Tuesday, June 16, 2015

School Closures and Student Achievement - A Review of the Results


A recent report from the Thomas B. Fordham Institute investigated school closures in Ohio for urban district and charter schools. The report found a general increase in the test scores of displaced students. An academic review of the report finds that, despite the encouraging results, they leave un-addressed core questions about closure policy.

The report, School Closures and Student Achievement: An Analysis of Ohio’s Urban District and Charter Schools, was authored by Deven Carlson and Stéphane Lavertu. It was reviewed for the Think Twice think tank review project by Professor Ben Kirshner of University of Colorado Boulder and Matthew Gaertner a senior research scientist at Pearson’s Research and Innovation Network. Think Twice is a project of the National Education Policy Center (NEPC), housed at the CU Boulder School of Education.

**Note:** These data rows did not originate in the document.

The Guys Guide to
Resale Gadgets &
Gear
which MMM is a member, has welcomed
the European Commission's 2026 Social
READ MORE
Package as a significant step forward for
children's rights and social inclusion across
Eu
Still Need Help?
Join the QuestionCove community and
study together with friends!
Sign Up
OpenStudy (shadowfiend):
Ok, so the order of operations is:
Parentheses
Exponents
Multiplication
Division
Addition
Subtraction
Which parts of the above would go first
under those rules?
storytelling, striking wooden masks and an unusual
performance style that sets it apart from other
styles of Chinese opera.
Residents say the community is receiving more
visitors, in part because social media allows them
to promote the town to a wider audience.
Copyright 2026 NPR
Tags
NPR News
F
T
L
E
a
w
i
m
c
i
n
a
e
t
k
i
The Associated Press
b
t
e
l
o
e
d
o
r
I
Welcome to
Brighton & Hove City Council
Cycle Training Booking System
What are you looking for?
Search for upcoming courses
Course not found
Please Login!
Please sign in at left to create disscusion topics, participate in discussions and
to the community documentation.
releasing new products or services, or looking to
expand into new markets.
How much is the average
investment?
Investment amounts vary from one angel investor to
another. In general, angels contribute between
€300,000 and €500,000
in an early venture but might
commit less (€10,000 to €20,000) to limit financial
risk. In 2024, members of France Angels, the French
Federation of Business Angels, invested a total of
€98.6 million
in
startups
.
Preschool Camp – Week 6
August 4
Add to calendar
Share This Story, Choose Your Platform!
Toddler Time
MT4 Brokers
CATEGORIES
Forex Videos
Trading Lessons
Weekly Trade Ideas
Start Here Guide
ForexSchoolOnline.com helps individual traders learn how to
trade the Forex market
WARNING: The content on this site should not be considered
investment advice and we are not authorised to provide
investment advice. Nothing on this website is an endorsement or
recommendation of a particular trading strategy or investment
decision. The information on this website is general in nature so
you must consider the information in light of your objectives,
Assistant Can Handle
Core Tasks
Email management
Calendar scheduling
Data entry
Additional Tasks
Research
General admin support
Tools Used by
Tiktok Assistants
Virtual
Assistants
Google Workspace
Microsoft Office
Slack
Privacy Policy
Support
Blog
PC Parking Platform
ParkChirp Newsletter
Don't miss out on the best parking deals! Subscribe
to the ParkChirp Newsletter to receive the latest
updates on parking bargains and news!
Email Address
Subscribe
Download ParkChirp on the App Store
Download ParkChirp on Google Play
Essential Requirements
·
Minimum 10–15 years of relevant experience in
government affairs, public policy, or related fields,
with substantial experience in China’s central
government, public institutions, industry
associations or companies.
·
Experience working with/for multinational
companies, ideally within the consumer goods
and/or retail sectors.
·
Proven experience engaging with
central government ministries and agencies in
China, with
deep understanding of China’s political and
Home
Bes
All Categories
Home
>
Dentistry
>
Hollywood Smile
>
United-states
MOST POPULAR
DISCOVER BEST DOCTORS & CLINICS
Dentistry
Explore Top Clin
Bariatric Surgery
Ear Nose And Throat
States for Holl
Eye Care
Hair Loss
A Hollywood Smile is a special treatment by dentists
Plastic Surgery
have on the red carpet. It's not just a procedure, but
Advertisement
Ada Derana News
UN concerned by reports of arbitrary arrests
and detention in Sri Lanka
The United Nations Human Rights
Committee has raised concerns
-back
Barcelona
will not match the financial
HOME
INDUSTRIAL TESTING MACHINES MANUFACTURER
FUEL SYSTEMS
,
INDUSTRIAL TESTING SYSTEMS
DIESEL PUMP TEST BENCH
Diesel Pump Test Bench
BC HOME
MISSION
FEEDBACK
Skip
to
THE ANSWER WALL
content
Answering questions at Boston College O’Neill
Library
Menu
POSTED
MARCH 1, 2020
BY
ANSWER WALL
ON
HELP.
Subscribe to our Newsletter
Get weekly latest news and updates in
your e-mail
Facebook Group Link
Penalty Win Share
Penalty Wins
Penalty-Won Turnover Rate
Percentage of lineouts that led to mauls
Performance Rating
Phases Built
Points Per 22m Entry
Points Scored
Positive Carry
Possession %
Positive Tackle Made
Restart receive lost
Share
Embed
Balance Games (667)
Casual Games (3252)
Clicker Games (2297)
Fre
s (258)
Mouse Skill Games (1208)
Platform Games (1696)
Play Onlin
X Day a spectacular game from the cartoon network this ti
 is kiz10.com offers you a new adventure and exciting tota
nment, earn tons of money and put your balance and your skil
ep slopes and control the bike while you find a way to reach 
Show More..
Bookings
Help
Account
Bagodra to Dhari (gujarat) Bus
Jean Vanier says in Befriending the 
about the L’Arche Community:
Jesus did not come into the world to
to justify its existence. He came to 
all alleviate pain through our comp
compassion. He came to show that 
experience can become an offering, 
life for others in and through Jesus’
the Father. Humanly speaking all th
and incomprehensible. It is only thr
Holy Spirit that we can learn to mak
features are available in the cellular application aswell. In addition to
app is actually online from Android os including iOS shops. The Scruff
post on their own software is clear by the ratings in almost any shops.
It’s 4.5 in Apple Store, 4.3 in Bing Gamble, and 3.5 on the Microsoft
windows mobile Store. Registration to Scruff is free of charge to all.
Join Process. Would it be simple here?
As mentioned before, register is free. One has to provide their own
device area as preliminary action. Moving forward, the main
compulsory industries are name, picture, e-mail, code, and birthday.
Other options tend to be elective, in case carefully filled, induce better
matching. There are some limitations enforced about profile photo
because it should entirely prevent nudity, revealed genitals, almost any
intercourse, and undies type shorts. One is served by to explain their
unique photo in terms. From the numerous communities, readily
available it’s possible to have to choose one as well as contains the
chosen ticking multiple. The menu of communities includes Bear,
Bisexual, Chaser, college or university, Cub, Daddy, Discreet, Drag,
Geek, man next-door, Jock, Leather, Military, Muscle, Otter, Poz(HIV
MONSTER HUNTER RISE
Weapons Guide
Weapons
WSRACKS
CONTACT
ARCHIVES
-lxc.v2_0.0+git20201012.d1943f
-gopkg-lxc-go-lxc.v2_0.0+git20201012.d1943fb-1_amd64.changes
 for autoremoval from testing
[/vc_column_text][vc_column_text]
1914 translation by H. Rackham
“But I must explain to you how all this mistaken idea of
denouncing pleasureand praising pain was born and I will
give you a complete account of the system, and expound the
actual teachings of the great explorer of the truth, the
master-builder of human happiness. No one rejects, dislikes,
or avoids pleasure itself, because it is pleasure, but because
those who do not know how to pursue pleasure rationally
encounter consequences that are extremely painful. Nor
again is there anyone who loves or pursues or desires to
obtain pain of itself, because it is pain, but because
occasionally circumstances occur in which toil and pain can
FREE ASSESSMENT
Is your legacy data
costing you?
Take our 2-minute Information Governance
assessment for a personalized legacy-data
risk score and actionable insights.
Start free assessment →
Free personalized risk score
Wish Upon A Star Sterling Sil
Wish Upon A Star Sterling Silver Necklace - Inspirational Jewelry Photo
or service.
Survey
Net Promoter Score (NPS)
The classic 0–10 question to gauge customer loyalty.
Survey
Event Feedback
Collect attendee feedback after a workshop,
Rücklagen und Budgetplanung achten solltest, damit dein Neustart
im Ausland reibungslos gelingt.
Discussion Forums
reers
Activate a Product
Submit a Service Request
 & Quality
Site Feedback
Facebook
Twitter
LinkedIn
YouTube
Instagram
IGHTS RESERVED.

The Fordham report found that students displaced from closed district schools showed greater gains in math and reading relative to students from non-closed schools, after controlling for student characteristics; students displaced from closed charter schools showed gains in math but not reading. Achievement gains associated with closure were greater for those displaced students who transferred to schools with higher levels of test performance (“higher-performing schools”). The overall achievement growth of students in the receiving schools, however, decreased in the year that they accommodated displaced students.

Although the finding that displaced students showed improvement in test scores is encouraging, several factors limit the policy implications of the study. The report itself cautions that the potential for test score gains is dependent on the availability of higher-performing schools for displaced students, a condition that was only partly met in the Ohio case and is not assured in other major urban districts. Forty percent of students in closed schools transferred to schools that were not higher performing; the study did not separately report the academic performance of this sub-population of students. School closure also raises moral and political questions about who gets to make such consequential decisions, which are not answered by empirical data alone.

The reviewers conclude that the report offers some guidance for policy, though they offer four cautions. First, the study suggests benefits only if higher-quality receiving schools are available. Second, nearby schooling options must be accompanied by a guarantee of reliable transportation options. Third, understanding whether the closure resulted in students attending a truly better school requires looking at more than just test scores.

Finally, the nature of the closed and receiving schools in the Fordham study suggests that closure may have resulted in students leaving schools with relatively greater concentrated poverty and racial isolation and then attending more economically and racially integrated schools. This alternative explanation, which would suggest policy implications for reducing segregation and poverty, was not explored in the study. If integration is the goal, then surely there are other strategies than the blunt instrument of school closure.

The reviewers stress that “until people’s fundamental moral right to be part of decisions that affect their children’s lives are taken seriously, discussions about changes in test score performance are important but insufficient.”